**AIM:** Which lines in the items below contain the string "Handle" with the same capitalization? Report every such line in full.
□ □ □ □ □
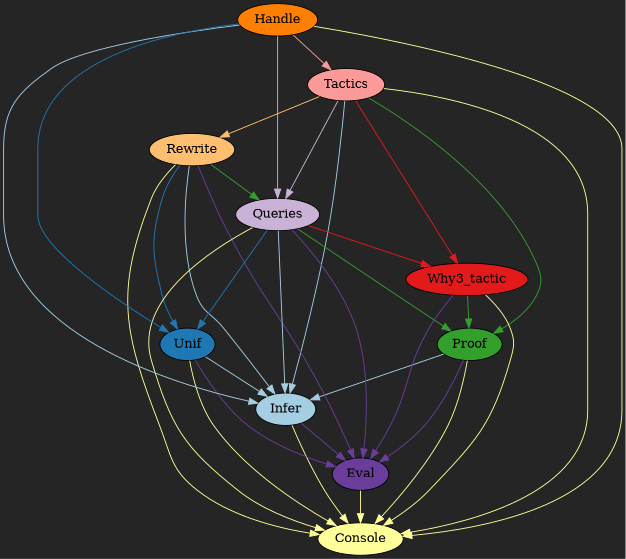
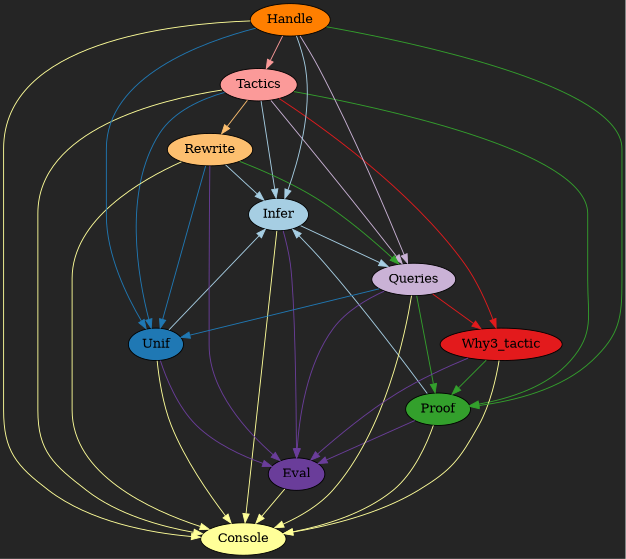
  digraph {
    bgcolor="#252525"
    node [style=filled]
    edge [color="#ffff99" fillcolor="#ffff99" fontcolor="#ffff99"]
    Infer [fillcolor="#a6cee3"]
    Eval [fillcolor="#6a3d9a"]
    Console [fillcolor="#ffff99"]
    Unif [fillcolor="#1f78b4"]
    Proof [fillcolor="#33a02c"]
    Tactics [fillcolor="#fb9a99"]
    Rewrite [fillcolor="#fdbf6f"]
    Queries [fillcolor="#cab2d6"]
    Why3_tactic [fillcolor="#e31a1c"]
    Handle [fillcolor="#ff7f00"]
    Infer -> Eval [color="#6a3d9a" fillcolor="#6a3d9a" fontcolor="#6a3d9a"]
    Infer -> Console
    Eval -> Console
    Unif -> Infer [color="#a6cee3" fillcolor="#a6cee3" fontcolor="#a6cee3"]
    Unif -> Eval [color="#6a3d9a" fillcolor="#6a3d9a" fontcolor="#6a3d9a"]
    Unif -> Console
    Proof -> Infer [color="#a6cee3" fillcolor="#a6cee3" fontcolor="#a6cee3"]
    Proof -> Eval [color="#6a3d9a" fillcolor="#6a3d9a" fontcolor="#6a3d9a"]
    Proof -> Console
    Tactics -> Infer [color="#a6cee3" fillcolor="#a6cee3" fontcolor="#a6cee3"]
    Tactics -> Console
+   Tactics -> Unif [color="#1f78b4" fillcolor="#1f78b4" fontcolor="#1f78b4"]
    Tactics -> Proof [color="#33a02c" fillcolor="#33a02c" fontcolor="#33a02c"]
    Tactics -> Rewrite [color="#fdbf6f" fillcolor="#fdbf6f" fontcolor="#fdbf6f"]
    Tactics -> Queries [color="#cab2d6" fillcolor="#cab2d6" fontcolor="#cab2d6"]
    Tactics -> Why3_tactic [color="#e31a1c" fillcolor="#e31a1c" fontcolor="#e31a1c"]
    Rewrite -> Infer [color="#a6cee3" fillcolor="#a6cee3" fontcolor="#a6cee3"]
    Rewrite -> Eval [color="#6a3d9a" fillcolor="#6a3d9a" fontcolor="#6a3d9a"]
    Rewrite -> Console
    Rewrite -> Unif [color="#1f78b4" fillcolor="#1f78b4" fontcolor="#1f78b4"]
    Rewrite -> Queries [color="#33a02c" fillcolor="#33a02c" fontcolor="#33a02c"]
-   Queries -> Infer [color="#a6cee3" fillcolor="#a6cee3" fontcolor="#a6cee3"]
+   Infer -> Queries [color="#a6cee3" fillcolor="#a6cee3" fontcolor="#a6cee3"]
    Queries -> Eval [color="#6a3d9a" fillcolor="#6a3d9a" fontcolor="#6a3d9a"]
    Queries -> Console
    Queries -> Unif [color="#1f78b4" fillcolor="#1f78b4" fontcolor="#1f78b4"]
    Queries -> Proof [color="#33a02c" fillcolor="#33a02c" fontcolor="#33a02c"]
    Queries -> Why3_tactic [color="#e31a1c" fillcolor="#e31a1c" fontcolor="#e31a1c"]
    Why3_tactic -> Eval [color="#6a3d9a" fillcolor="#6a3d9a" fontcolor="#6a3d9a"]
    Why3_tactic -> Console
    Why3_tactic -> Proof [color="#33a02c" fillcolor="#33a02c" fontcolor="#33a02c"]
    Handle -> Infer [color="#a6cee3" fillcolor="#a6cee3" fontcolor="#a6cee3"]
    Handle -> Console
    Handle -> Unif [color="#1f78b4" fillcolor="#1f78b4" fontcolor="#1f78b4"]
+   Handle -> Proof [color="#33a02c" fillcolor="#33a02c" fontcolor="#33a02c"]
    Handle -> Tactics [color="#fb9a99" fillcolor="#fb9a99" fontcolor="#fb9a99"]
    Handle -> Queries [color="#cab2d6" fillcolor="#cab2d6" fontcolor="#cab2d6"]
  }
□ □ □ □ □
**TASK SOLUTION:**
    Handle [fillcolor="#ff7f00"]
    Handle -> Infer [color="#a6cee3" fillcolor="#a6cee3" fontcolor="#a6cee3"]
    Handle -> Console
    Handle -> Unif [color="#1f78b4" fillcolor="#1f78b4" fontcolor="#1f78b4"]
+   Handle -> Proof [color="#33a02c" fillcolor="#33a02c" fontcolor="#33a02c"]
    Handle -> Tactics [color="#fb9a99" fillcolor="#fb9a99" fontcolor="#fb9a99"]
    Handle -> Queries [color="#cab2d6" fillcolor="#cab2d6" fontcolor="#cab2d6"]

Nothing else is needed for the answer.